____ Exercise inputs
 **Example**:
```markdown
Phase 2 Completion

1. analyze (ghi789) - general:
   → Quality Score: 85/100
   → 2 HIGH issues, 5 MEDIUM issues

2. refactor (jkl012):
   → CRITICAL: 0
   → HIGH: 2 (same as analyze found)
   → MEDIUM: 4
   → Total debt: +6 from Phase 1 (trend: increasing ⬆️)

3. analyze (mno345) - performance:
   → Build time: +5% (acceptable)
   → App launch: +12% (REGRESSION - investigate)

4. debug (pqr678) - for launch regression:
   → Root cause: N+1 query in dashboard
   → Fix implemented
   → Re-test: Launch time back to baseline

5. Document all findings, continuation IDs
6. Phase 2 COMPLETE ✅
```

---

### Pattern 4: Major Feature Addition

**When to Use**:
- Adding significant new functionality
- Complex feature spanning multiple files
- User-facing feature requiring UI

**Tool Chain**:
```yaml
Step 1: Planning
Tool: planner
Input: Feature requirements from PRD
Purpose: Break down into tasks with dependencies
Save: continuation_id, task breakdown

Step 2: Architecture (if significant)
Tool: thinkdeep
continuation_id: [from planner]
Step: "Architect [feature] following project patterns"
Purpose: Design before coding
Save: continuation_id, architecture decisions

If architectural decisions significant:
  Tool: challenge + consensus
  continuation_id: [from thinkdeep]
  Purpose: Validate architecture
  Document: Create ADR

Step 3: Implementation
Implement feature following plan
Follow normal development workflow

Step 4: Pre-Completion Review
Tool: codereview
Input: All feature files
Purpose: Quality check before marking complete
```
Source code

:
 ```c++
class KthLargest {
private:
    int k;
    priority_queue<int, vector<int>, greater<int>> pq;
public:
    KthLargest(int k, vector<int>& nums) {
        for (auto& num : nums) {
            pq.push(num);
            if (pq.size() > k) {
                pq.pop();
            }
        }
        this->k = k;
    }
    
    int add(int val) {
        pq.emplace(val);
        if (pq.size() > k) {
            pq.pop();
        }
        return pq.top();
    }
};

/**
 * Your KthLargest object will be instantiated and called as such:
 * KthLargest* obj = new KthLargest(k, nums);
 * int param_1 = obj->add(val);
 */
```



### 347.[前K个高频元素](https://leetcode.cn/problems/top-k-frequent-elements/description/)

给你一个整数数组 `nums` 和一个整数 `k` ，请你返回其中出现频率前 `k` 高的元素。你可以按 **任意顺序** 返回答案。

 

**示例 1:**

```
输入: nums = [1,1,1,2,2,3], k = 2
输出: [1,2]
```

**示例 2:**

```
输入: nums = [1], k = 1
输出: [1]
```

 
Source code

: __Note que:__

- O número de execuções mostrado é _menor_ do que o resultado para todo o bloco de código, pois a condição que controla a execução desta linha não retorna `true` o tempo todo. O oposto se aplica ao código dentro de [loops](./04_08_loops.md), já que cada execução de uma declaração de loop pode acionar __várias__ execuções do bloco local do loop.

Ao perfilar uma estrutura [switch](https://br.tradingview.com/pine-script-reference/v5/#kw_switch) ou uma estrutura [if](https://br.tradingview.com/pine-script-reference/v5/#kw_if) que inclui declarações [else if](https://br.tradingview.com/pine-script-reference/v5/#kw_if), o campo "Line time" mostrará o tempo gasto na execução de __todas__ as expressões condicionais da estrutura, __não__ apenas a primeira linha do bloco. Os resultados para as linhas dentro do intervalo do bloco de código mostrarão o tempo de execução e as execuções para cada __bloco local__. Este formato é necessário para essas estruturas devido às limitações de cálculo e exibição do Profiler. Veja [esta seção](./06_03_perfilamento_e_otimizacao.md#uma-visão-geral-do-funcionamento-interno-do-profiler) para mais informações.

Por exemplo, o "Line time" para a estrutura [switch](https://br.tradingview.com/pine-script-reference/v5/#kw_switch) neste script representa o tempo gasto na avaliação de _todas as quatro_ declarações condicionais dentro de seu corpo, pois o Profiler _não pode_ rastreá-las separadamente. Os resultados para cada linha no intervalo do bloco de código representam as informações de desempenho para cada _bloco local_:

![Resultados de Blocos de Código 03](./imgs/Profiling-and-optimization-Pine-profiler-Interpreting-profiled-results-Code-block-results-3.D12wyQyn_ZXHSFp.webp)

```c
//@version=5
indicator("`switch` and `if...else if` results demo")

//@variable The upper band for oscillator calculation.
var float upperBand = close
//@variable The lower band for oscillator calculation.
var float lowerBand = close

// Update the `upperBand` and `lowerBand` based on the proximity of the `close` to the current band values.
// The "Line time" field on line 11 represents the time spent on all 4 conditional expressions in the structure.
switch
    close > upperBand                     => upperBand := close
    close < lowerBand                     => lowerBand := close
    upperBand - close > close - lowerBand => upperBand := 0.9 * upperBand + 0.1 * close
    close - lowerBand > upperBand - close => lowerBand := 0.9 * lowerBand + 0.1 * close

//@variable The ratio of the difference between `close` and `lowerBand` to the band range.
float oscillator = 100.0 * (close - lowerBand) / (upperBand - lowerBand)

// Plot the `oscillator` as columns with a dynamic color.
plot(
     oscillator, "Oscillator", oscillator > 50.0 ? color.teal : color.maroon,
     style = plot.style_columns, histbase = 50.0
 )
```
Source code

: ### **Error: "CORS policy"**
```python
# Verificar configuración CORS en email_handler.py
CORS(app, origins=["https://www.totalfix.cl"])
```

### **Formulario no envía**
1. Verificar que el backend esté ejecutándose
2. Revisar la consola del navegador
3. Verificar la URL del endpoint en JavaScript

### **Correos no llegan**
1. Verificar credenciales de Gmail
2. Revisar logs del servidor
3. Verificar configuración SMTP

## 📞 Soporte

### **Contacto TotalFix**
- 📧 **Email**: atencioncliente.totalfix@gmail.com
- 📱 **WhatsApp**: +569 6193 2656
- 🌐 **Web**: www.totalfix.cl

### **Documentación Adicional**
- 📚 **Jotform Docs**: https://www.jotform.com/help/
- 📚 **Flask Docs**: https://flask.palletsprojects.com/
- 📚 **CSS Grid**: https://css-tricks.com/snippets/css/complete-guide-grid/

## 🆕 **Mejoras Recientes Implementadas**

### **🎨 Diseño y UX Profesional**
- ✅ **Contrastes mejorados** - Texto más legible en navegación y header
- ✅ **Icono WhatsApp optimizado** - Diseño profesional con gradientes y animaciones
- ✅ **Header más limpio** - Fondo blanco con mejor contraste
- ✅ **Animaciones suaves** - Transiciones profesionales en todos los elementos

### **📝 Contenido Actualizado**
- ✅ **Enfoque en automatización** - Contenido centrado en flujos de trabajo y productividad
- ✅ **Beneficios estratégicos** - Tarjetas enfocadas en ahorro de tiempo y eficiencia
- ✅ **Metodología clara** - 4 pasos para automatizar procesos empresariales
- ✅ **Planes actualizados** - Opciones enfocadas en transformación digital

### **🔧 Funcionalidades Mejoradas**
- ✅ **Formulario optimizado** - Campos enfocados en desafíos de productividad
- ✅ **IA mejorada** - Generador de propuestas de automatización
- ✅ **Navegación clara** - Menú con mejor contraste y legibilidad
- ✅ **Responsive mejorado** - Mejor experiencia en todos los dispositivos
________
Problem to solve
Retype the portion of the data above that starts on the line with "2. Revisar la consola del navegador" and finishes on the line with "- 📚 **Flask", including both of those lines.

Output for this exercise
2. Revisar la consola del navegador
3. Verificar la URL del endpoint en JavaScript

### **Correos no llegan**
1. Verificar credenciales de Gmail
2. Revisar logs del servidor
3. Verificar configuración SMTP

## 📞 Soporte

### **Contacto TotalFix**
- 📧 **Email**: atencioncliente.totalfix@gmail.com
- 📱 **WhatsApp**: +569 6193 2656
- 🌐 **Web**: www.totalfix.cl

### **Documentación Adicional**
- 📚 **Jotform Docs**: https://www.jotform.com/help/
- 📚 **Flask Docs**: https://flask.palletsprojects.com/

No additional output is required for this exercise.